_PROBLEM:_
The answer must be an exact reproduction of the lines from the start of the records below through the line containing "### 1. **Duplicate Scripts (High Priority)**", and nothing more.

[Records drawn from a dataset]

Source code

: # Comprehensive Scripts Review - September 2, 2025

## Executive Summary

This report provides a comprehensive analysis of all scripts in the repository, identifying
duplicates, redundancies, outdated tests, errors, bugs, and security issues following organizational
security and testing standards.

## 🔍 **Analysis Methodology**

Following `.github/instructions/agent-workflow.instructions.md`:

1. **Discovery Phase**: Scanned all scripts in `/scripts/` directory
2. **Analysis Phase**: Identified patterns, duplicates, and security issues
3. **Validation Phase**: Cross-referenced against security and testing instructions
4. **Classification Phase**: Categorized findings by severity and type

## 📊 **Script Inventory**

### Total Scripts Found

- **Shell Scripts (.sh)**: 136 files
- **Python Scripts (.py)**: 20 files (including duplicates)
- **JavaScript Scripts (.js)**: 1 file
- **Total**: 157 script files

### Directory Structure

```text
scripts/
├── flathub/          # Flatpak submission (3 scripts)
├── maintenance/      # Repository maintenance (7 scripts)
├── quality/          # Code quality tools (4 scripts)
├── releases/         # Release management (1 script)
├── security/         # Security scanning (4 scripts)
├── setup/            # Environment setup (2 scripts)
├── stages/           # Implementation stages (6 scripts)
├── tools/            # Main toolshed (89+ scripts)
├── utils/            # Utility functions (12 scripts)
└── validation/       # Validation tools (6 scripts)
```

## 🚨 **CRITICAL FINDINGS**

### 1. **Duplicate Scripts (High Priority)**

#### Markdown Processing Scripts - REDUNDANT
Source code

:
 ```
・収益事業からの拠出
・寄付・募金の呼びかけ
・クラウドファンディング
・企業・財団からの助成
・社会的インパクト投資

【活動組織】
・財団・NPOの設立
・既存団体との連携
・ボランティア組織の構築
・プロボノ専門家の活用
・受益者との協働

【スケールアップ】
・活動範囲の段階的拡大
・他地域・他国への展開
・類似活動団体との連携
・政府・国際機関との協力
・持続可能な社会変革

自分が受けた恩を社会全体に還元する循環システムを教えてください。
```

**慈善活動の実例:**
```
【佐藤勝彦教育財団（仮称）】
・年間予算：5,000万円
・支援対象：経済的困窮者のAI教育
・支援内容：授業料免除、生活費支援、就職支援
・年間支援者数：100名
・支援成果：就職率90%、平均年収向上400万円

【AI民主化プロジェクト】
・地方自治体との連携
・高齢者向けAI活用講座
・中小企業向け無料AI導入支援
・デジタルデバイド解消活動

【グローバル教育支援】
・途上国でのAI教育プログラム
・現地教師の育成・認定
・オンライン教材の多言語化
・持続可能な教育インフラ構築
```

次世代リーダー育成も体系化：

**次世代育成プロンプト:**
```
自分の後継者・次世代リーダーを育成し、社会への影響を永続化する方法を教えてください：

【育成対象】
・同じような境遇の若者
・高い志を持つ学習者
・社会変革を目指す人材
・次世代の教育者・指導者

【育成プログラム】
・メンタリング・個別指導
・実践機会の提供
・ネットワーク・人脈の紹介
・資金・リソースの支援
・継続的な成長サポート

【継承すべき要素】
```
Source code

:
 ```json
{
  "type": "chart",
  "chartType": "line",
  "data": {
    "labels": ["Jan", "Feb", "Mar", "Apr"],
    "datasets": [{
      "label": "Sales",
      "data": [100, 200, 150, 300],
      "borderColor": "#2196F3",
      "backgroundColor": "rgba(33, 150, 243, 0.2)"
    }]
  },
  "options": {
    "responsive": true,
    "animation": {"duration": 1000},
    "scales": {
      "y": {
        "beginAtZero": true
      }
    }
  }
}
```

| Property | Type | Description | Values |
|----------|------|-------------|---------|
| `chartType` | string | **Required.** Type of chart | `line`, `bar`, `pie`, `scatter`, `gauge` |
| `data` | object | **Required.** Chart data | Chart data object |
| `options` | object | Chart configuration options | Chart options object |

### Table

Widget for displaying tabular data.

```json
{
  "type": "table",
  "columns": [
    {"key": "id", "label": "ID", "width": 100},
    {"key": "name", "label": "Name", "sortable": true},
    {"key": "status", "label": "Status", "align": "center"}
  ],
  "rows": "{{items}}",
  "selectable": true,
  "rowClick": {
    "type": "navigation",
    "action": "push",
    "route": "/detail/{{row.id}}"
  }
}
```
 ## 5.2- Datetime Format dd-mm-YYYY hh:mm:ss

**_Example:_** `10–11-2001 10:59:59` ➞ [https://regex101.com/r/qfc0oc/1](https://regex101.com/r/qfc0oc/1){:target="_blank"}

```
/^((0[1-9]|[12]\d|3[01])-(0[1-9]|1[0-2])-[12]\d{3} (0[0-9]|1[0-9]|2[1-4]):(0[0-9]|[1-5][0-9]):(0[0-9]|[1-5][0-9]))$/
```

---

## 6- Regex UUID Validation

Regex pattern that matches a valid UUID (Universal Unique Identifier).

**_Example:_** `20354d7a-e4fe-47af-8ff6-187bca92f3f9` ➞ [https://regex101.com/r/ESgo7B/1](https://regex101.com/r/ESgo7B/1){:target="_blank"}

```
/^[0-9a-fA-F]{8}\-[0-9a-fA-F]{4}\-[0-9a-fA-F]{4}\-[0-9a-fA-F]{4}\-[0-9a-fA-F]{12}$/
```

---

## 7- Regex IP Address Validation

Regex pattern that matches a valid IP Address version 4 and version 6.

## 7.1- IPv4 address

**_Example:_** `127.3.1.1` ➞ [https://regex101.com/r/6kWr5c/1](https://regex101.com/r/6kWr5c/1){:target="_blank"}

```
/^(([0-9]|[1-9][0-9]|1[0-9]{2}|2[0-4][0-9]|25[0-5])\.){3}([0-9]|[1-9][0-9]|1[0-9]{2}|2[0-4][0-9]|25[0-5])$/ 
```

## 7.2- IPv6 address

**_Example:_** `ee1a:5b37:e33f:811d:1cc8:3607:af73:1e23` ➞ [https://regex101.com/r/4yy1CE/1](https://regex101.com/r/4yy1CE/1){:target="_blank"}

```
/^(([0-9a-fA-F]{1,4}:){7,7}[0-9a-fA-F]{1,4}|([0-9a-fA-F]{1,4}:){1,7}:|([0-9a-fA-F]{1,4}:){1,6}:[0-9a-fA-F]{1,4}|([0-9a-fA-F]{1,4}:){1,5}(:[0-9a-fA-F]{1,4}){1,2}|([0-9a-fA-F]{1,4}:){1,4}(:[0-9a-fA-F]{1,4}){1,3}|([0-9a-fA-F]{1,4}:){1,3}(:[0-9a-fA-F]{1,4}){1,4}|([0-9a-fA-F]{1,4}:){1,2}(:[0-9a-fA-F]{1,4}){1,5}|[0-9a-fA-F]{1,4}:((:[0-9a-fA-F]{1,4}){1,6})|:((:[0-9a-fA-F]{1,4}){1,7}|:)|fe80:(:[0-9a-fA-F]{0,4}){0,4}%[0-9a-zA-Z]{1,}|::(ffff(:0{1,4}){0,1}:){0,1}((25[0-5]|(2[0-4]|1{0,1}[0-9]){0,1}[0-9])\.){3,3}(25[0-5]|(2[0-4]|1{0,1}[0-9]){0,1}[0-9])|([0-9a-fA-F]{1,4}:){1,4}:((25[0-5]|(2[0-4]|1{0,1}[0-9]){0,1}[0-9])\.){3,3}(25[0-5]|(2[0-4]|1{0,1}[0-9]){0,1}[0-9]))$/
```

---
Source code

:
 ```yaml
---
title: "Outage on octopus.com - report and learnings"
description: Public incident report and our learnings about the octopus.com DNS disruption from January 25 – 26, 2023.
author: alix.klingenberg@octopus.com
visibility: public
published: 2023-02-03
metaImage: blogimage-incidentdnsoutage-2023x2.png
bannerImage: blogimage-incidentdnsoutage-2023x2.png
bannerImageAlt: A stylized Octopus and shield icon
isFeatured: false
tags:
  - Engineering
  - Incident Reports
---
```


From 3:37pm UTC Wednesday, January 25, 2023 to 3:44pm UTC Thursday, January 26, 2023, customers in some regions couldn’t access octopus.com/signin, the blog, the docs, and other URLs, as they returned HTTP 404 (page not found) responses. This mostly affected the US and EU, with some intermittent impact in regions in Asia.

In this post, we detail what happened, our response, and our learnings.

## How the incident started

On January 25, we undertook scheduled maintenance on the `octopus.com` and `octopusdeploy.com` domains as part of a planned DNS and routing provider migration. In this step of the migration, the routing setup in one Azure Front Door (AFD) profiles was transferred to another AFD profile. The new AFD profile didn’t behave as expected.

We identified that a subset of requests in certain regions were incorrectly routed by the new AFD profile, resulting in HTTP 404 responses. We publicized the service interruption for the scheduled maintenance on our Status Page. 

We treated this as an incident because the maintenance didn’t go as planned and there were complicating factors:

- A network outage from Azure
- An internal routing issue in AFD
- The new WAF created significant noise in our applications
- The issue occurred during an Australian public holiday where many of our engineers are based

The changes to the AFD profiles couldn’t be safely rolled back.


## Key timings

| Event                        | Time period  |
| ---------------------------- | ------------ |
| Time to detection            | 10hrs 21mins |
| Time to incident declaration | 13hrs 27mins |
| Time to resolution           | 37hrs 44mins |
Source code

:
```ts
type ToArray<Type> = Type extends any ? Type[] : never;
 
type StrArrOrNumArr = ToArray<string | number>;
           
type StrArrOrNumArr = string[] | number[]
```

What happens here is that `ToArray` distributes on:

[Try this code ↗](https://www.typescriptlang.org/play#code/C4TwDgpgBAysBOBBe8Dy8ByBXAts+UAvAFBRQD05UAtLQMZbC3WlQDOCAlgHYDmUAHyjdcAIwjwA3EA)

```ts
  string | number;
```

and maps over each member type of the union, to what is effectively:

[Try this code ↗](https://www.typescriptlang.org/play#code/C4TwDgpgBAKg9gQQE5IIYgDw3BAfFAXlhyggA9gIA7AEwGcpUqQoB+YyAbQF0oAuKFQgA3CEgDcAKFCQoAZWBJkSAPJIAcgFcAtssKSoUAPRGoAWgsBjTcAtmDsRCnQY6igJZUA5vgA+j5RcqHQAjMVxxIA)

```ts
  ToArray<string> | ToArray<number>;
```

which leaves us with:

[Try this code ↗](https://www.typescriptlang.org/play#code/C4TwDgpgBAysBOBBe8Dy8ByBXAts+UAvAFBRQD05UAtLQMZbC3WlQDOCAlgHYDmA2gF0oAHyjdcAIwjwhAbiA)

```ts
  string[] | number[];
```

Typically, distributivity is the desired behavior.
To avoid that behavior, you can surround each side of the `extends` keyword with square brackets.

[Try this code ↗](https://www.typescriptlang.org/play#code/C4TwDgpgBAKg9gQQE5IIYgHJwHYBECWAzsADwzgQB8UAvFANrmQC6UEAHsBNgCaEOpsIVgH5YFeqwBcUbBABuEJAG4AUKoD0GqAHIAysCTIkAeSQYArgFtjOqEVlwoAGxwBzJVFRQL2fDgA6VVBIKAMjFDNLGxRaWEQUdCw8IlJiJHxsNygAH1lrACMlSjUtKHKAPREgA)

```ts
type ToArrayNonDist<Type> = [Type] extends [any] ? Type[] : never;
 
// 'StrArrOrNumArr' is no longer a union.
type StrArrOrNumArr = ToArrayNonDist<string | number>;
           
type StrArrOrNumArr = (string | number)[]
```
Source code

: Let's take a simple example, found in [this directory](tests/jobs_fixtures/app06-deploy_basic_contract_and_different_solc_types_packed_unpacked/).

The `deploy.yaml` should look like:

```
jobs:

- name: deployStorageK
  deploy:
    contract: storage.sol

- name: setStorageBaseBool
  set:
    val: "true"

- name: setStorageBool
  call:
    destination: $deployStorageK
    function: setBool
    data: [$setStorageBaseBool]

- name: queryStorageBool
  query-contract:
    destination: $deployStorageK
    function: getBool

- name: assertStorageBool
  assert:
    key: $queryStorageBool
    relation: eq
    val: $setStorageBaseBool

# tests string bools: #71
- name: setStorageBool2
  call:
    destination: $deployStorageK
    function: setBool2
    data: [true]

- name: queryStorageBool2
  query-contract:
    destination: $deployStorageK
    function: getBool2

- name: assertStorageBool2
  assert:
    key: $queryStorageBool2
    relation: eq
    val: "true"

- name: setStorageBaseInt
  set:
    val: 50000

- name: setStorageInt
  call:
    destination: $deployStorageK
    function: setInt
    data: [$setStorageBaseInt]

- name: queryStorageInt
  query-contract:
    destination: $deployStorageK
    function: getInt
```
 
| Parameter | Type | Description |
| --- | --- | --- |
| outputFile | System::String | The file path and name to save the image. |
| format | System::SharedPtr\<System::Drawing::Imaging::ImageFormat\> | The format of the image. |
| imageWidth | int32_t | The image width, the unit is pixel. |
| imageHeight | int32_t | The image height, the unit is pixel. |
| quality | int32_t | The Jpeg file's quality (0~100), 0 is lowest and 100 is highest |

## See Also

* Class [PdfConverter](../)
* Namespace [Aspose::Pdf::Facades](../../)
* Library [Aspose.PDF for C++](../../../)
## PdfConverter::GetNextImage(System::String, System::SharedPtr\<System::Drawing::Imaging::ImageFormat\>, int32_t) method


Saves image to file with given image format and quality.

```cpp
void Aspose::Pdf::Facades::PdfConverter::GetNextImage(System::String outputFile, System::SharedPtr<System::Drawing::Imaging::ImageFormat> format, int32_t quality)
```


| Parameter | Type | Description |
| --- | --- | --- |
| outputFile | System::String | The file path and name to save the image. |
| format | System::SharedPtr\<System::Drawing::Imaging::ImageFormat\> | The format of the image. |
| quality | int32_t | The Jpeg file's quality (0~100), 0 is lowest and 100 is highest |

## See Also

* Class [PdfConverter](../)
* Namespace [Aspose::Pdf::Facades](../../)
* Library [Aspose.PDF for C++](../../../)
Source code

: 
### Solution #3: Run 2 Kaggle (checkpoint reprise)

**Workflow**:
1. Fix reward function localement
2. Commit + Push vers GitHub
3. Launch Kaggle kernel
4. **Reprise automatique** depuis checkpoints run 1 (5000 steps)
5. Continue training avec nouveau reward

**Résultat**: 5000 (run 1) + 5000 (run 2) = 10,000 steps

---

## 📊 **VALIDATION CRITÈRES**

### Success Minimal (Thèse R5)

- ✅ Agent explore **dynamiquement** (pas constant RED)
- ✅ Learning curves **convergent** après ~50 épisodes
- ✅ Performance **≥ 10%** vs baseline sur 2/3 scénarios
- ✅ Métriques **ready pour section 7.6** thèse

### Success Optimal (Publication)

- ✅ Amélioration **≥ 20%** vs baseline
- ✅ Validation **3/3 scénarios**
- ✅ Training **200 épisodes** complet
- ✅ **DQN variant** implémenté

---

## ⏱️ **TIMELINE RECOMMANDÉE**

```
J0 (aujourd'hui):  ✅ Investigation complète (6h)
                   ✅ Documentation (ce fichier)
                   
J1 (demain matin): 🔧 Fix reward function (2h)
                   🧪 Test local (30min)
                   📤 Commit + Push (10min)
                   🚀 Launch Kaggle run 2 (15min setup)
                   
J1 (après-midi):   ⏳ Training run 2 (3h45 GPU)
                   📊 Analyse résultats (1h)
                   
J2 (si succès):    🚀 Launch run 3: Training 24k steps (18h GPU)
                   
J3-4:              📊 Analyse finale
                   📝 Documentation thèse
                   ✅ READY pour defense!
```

_RESULT OF THE EXERCISE:_
Source code

: # Comprehensive Scripts Review - September 2, 2025

## Executive Summary

This report provides a comprehensive analysis of all scripts in the repository, identifying
duplicates, redundancies, outdated tests, errors, bugs, and security issues following organizational
security and testing standards.

## 🔍 **Analysis Methodology**

Following `.github/instructions/agent-workflow.instructions.md`:

1. **Discovery Phase**: Scanned all scripts in `/scripts/` directory
2. **Analysis Phase**: Identified patterns, duplicates, and security issues
3. **Validation Phase**: Cross-referenced against security and testing instructions
4. **Classification Phase**: Categorized findings by severity and type

## 📊 **Script Inventory**

### Total Scripts Found

- **Shell Scripts (.sh)**: 136 files
- **Python Scripts (.py)**: 20 files (including duplicates)
- **JavaScript Scripts (.js)**: 1 file
- **Total**: 157 script files

### Directory Structure

```text
scripts/
├── flathub/          # Flatpak submission (3 scripts)
├── maintenance/      # Repository maintenance (7 scripts)
├── quality/          # Code quality tools (4 scripts)
├── releases/         # Release management (1 script)
├── security/         # Security scanning (4 scripts)
├── setup/            # Environment setup (2 scripts)
├── stages/           # Implementation stages (6 scripts)
├── tools/            # Main toolshed (89+ scripts)
├── utils/            # Utility functions (12 scripts)
└── validation/       # Validation tools (6 scripts)
```

## 🚨 **CRITICAL FINDINGS**

### 1. **Duplicate Scripts (High Priority)**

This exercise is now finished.